Action item ::
Nothing but a number is expected: the count of lines in the data below that include "down".

Given information ::
▬▬▬

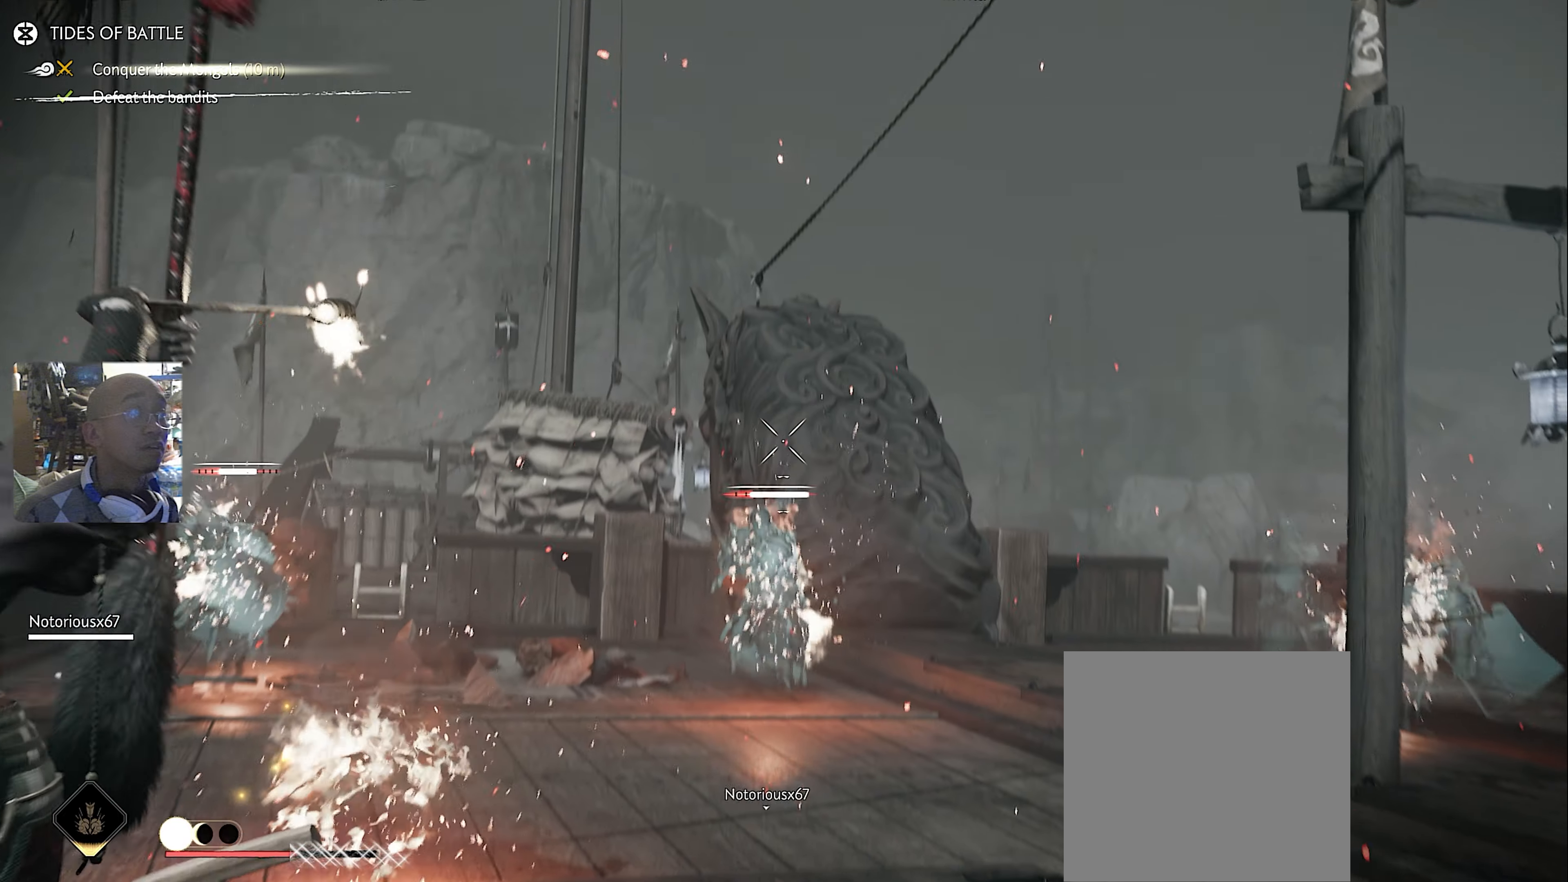
{"buttons": ["L2"], "left_stick": "left", "right_stick": "left", "button_events": [[267, "R2", "up"], [300, "L2", "up"], [367, "L2", "down"]]}
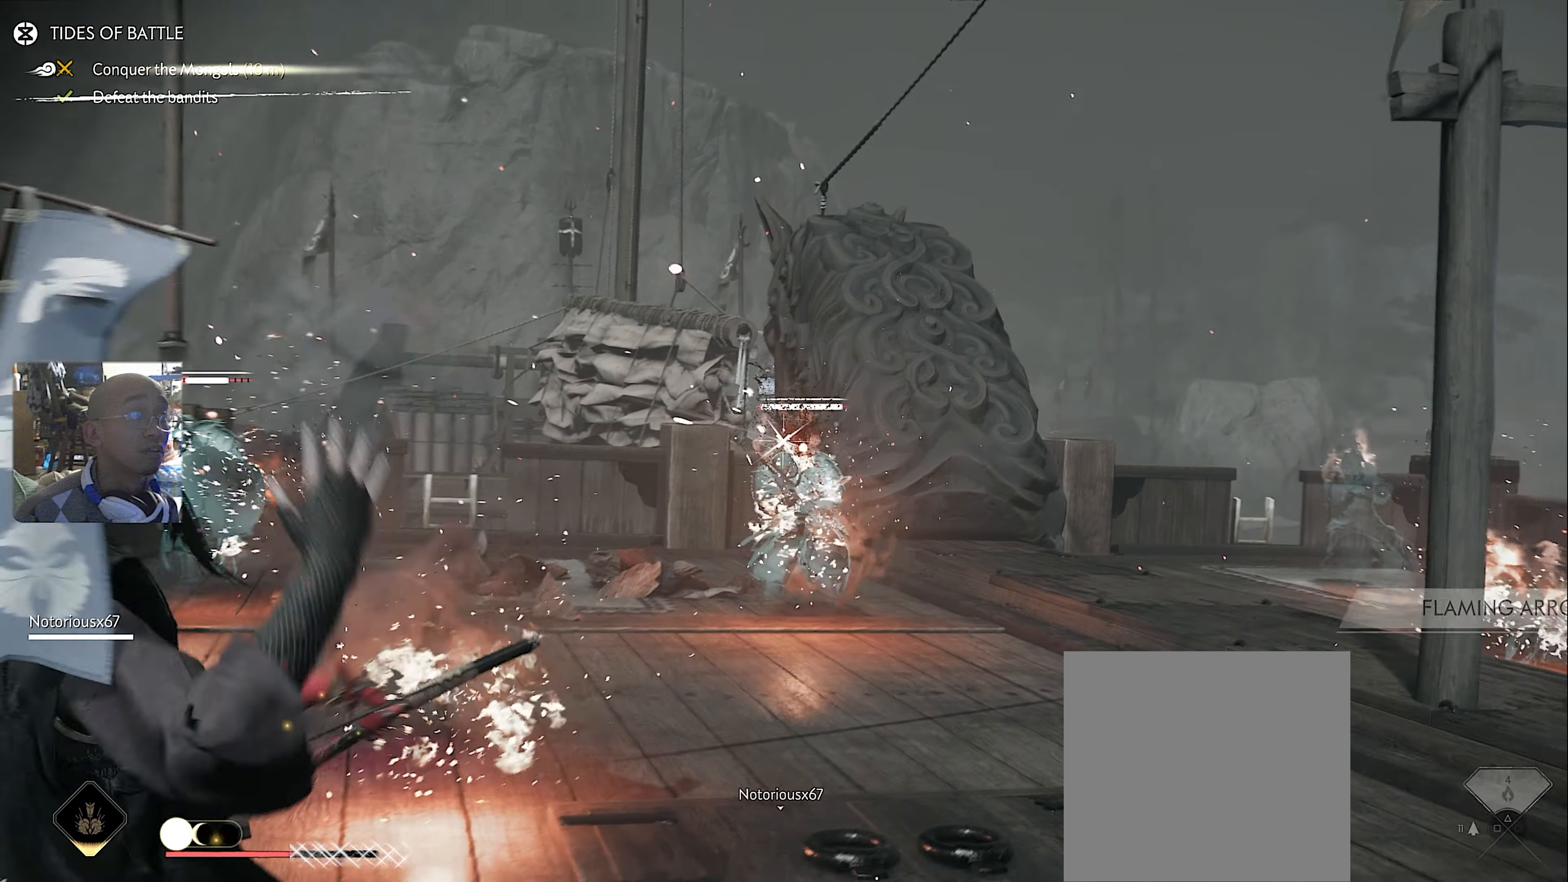
{"buttons": ["L2", "R2"], "left_stick": "up-left", "right_stick": "up-left", "button_events": [[467, "R2", "down"]]}
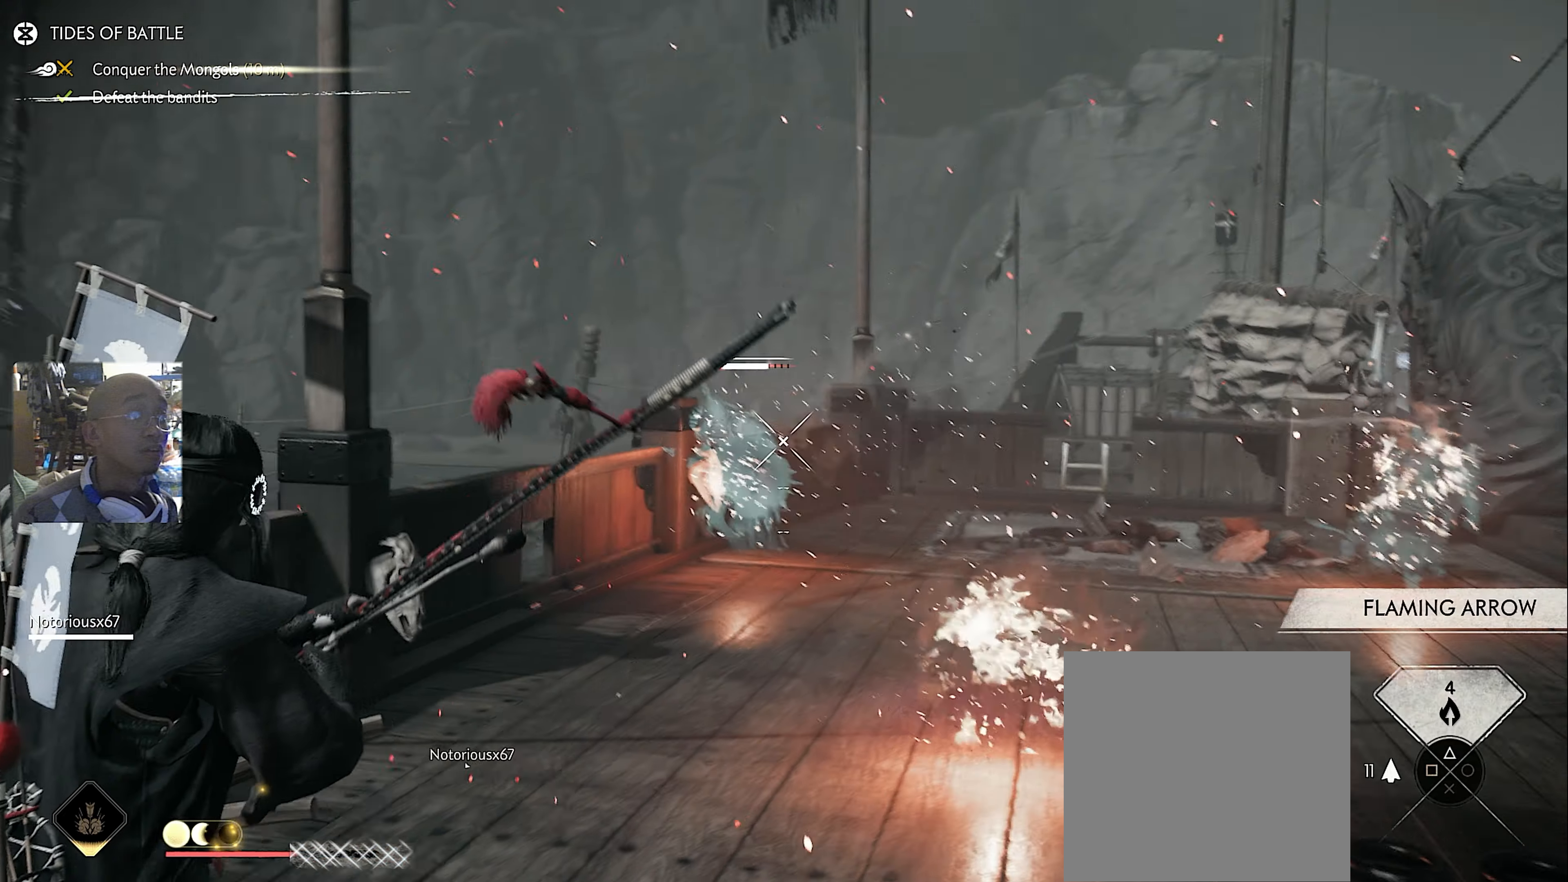
{"buttons": ["L2"], "left_stick": "up", "right_stick": "center", "button_events": [[483, "R2", "up"]]}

▬▬▬

Written response ::
2